Al mediodía le llevé una sopa a Zulema y traté de dársela a cucharadas, pero veía sombras y me temblaban tanto las manos, que el líquido se me desparramó por el suelo. De pronto la mujer comenzó a balancearse con los ojos cerrados, lamentándose, primero un monótono quejido y después un ayayay agudo y perseverante como llanto de sirena.
– ¡Cállese! Kamal no volverá. Si no puede vivir sin él, más vale que se levante y vaya a buscarlo hasta que lo encuentre. No hay nada más que hacer. ¿Me oye, señora?
La sacudí, espantada ante el tamaño de ese sufrimiento.
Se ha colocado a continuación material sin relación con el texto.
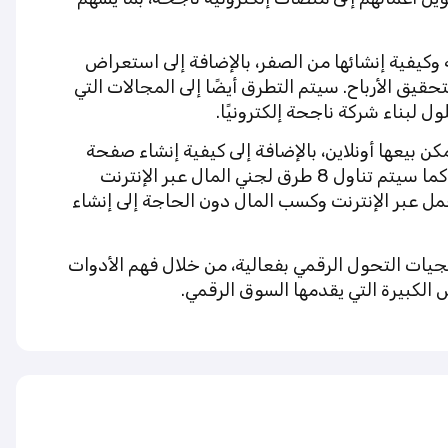
 وكيفية إنشائها من الصفر، بالإضافة إلى استعراض
تحقيق الأرباح. سيتم التطرق أيضًا إلى المجالات التي
 لبناء شركة ناجحة إلكترونيًا.
 عن المنتجات التي يمكن بيعها أونلاين، بالإضافة إلى كيفية إنشاء صفحة
فيسبوك لمتجرك أو شركتك وتعلم كيفية تسويقها بفعالية. كما سيتم تناول 8 طرق لجني المال عبر الإنترنت
ك، إلى جانب 25 طريقة ذكية للعمل عبر الإنترنت وكسب المال دون الحاجة إلى إنشاء
جيات التحول الرقمي بفعالية، من خلال فهم الأدوات
ص الكبيرة التي يقدمها السوق الرقمي.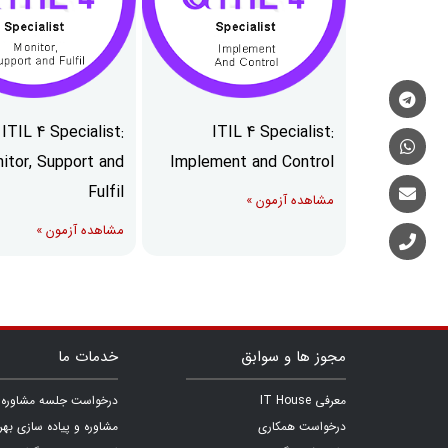
ITIL 4 Specialist:
ITIL 4 Specialist:
itor, Support and
Implement and Control
Fulfil
مشاهده آزمون »
مشاهده آزمون »
مجوز ها و سوابق
خدمات ما
معرفی IT House
درخواست جلسه مشاوره ر
درخواست همکاری
مشاوره و پیاده سازی بهر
Pero Zulema no respondió, había olvidado el español y nadie volvió a oírle ni una palabra en ese idioma. Entonces la llevé otra vez a la cama, la acosté y me eché a su lado, pendiente de sus suspiros, hasta que ambas nos dormimos agotadas. Así nos encontró Riad Halabí cuando llegó a mitad de la noche. Traía la camioneta cargada de mercadería nueva y no había olvidado los regalos para su familia: una sortija de topacio para su mujer, un vestido de organza para mí, dos camisas para su primo.
– ¿Qué pasa aquí? preguntó asombrado ante el soplo de tragedia que barría su casa.
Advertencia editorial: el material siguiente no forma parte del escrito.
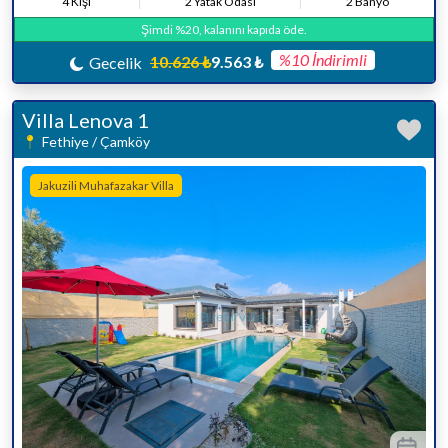
4 Kişi
2 Yatak Odası
2 Banyo
Şimdi %20, kalanını kapıda öde.
%10 İndirimli
10.626 ₺
9.563 ₺
Gecelik
Villa Lenova 1
Fethiye / Çamköy
Jakuzili Muhafazakar Villa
– Kamal se fue, logré tartamudear.
– ¿Cómo que se fue? ¿Adónde?
– No sé.
– Es mi huésped, no puede irse así, sin avisarme, sin despedirse…
– Zulema está muy mal.
– Creo que tú estás peor, hija. Tienes una tremenda calentura.
En los días siguientes sudé el terror, se me fue la fiebre y recuperé el apetito, en cambio fue evidente que Zulema no sufría un malestar pasajero. Se había enfermado de amor y todos así lo comprendieron, menos su marido que no quiso verlo y se negó a relacionar la desaparición de Kamal con el desánimo de su mujer. No preguntó lo sucedido, porque adivinaba la respuesta y al tener certeza de la verdad se habría visto obligado a tomar venganza. Era demasiado compasivo para rebanarle los pezones a la infiel o buscar a su primo hasta dar con él para amputarle los genitales y metérselos en la boca, de acuerdo con la tradición de sus antepasados.